ACTION ITEM — For the listing below, print exactly the lines from the line with "right ankle: (487, 474)" to the line with "left shoulder: (79, 364)", both included, and nothing beyond them.

EXTRACTED ENTRIES —
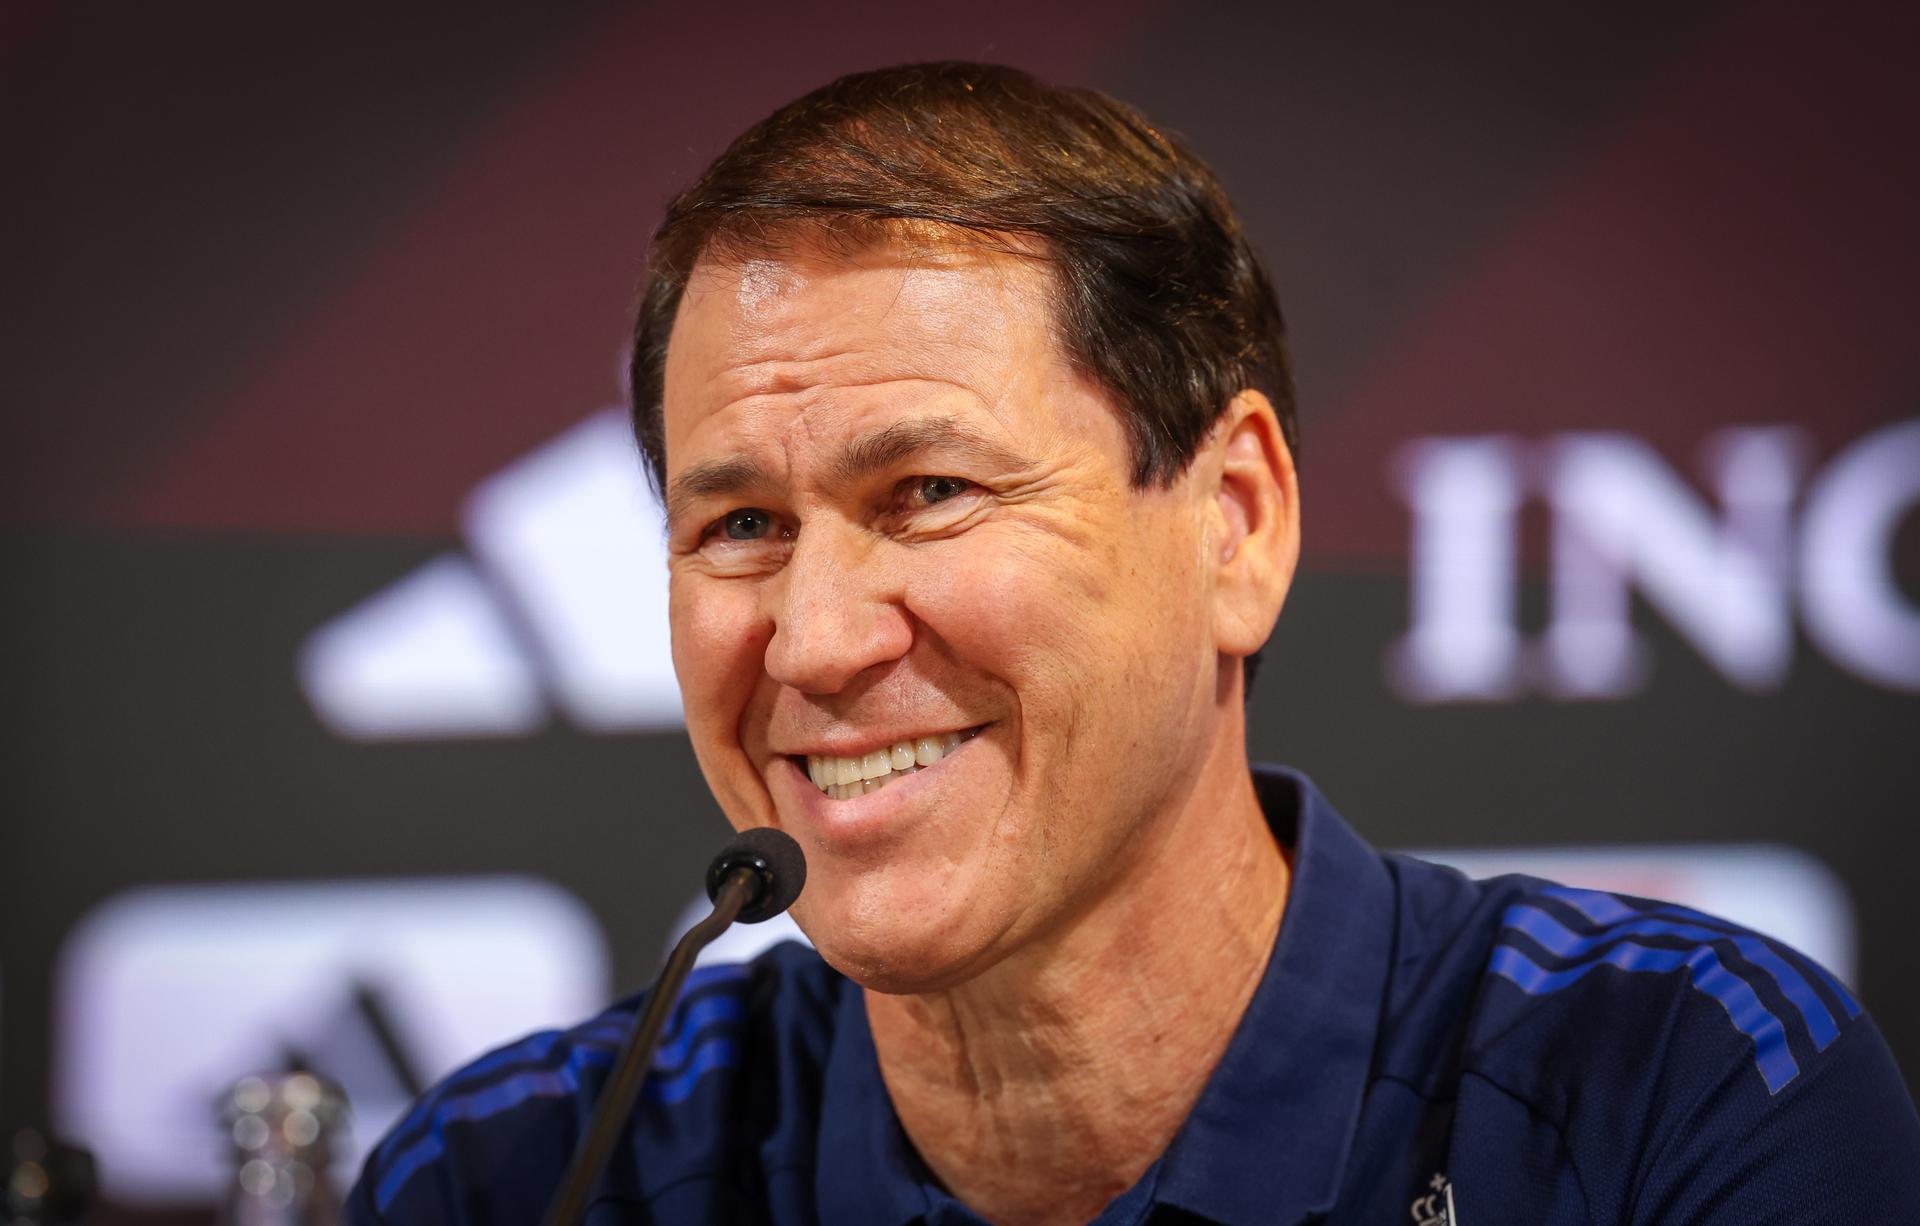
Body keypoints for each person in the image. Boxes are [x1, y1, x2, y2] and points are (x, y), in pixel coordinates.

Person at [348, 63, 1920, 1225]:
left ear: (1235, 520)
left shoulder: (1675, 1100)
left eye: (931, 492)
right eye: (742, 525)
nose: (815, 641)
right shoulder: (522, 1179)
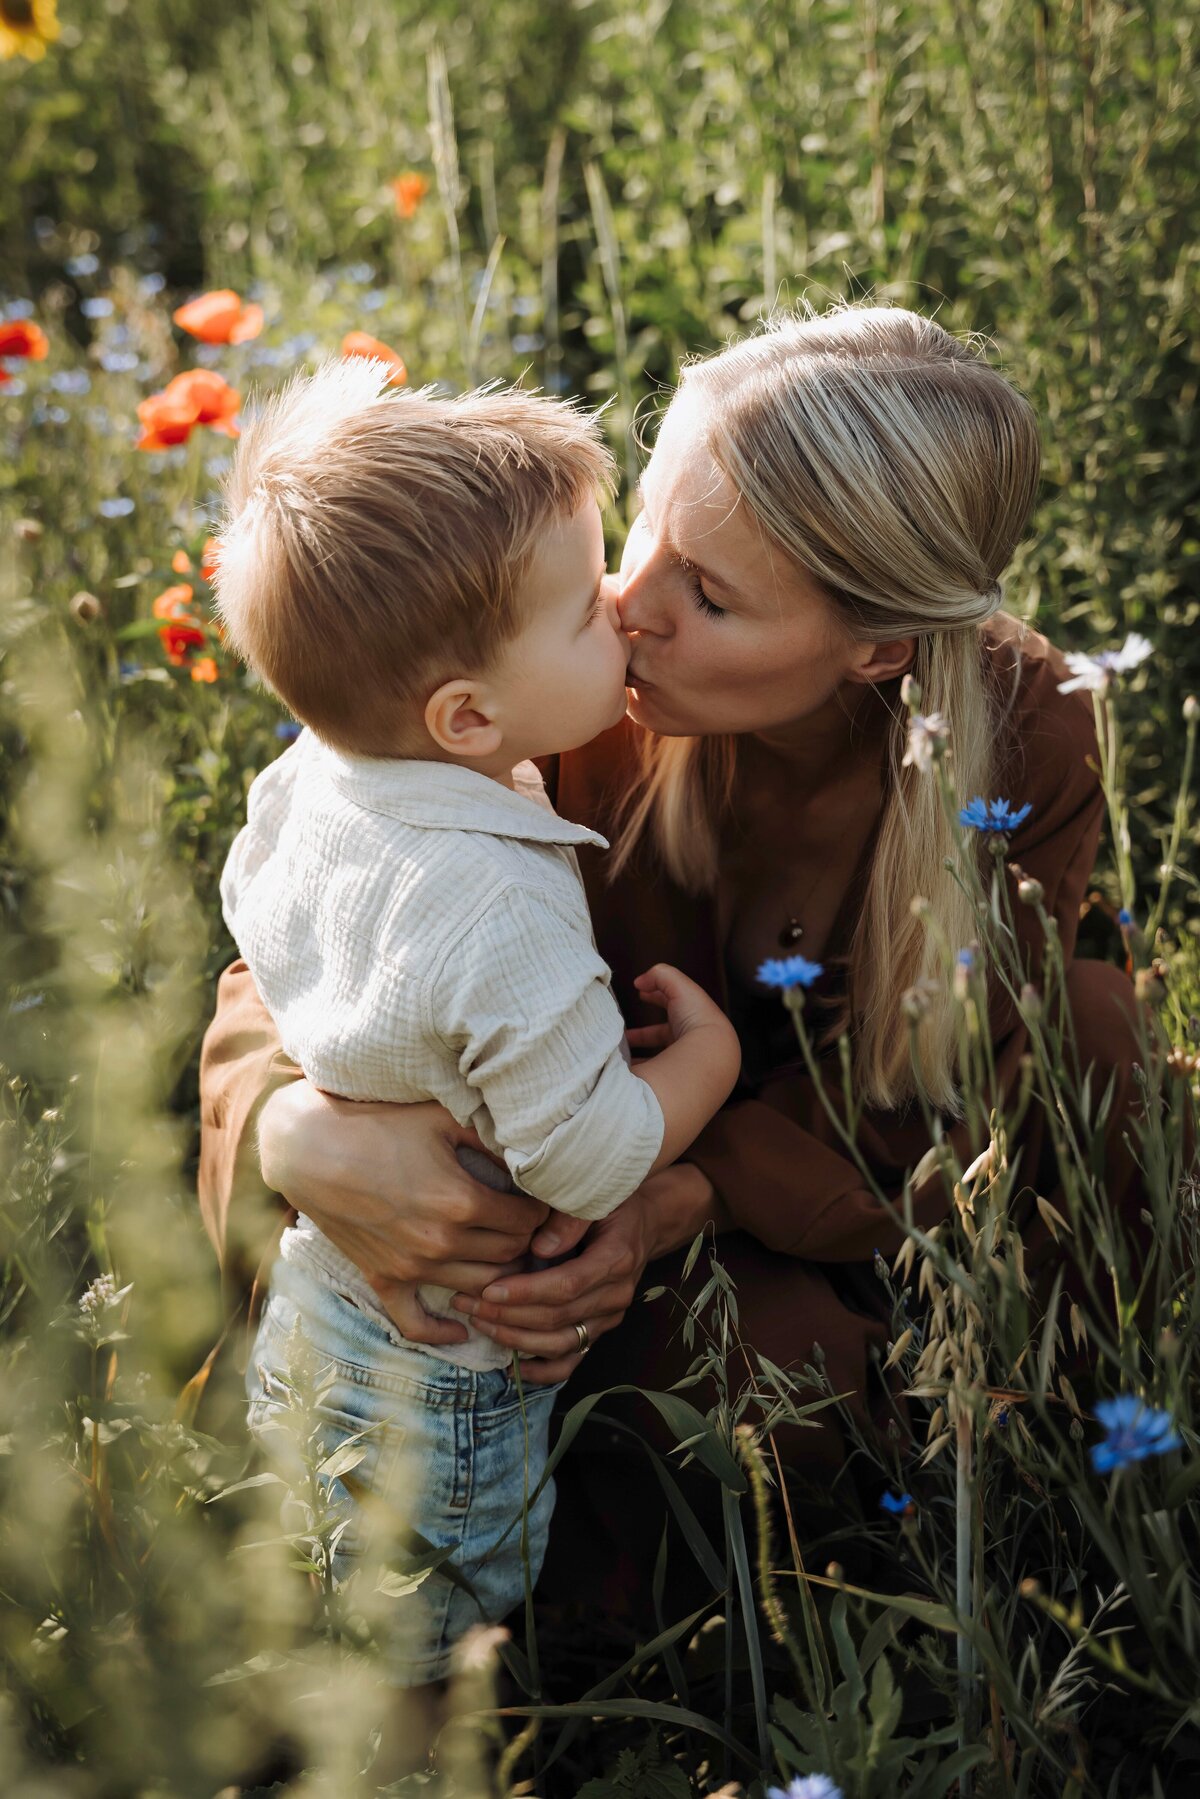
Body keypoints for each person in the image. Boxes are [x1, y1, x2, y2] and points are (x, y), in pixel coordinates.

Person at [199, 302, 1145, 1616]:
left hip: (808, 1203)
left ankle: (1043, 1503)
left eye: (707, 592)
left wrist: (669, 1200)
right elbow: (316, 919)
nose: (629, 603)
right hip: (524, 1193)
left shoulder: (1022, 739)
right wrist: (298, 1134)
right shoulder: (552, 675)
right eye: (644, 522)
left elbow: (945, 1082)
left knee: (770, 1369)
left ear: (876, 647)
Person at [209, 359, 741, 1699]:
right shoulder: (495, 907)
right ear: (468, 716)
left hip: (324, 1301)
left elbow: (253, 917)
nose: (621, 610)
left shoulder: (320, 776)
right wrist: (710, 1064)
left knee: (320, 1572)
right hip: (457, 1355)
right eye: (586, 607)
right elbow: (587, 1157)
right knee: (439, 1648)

...

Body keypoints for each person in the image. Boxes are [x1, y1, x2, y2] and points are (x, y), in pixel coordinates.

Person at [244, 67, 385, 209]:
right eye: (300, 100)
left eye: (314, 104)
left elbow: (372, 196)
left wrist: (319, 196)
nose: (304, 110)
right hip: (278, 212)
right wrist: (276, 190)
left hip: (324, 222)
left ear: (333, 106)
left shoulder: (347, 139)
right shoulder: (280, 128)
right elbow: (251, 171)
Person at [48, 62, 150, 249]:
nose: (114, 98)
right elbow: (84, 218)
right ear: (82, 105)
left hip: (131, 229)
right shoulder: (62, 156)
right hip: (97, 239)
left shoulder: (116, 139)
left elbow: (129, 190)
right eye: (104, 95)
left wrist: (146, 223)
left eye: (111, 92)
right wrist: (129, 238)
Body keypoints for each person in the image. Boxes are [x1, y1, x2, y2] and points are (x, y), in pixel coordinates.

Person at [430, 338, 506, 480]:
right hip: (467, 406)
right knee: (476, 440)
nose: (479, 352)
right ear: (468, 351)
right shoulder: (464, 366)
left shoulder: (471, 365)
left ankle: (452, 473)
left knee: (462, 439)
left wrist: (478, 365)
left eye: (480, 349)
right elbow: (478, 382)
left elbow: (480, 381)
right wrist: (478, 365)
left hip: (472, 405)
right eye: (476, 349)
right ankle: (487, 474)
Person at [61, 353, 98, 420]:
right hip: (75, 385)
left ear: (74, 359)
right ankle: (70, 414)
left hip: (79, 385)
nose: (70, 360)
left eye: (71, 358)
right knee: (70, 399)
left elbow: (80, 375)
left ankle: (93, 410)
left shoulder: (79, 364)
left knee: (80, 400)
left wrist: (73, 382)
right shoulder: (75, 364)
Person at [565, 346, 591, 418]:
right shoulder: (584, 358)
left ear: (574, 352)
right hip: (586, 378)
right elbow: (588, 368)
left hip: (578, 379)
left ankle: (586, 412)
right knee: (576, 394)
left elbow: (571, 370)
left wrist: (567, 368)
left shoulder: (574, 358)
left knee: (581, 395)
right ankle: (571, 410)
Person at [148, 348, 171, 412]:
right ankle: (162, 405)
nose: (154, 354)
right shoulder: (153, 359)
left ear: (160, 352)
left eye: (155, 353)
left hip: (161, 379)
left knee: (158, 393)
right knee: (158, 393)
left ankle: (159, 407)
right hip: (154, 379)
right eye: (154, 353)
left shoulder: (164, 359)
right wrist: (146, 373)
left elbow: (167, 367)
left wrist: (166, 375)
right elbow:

RESULT OF THE EXERCISE —
right ankle: (487, 474)
Person at [61, 353, 98, 420]:
right hip: (75, 385)
left ear: (74, 359)
right ankle: (70, 414)
left hip: (79, 385)
nose: (70, 360)
left eye: (71, 358)
right knee: (70, 399)
left elbow: (80, 375)
left ankle: (93, 410)
left shoulder: (79, 364)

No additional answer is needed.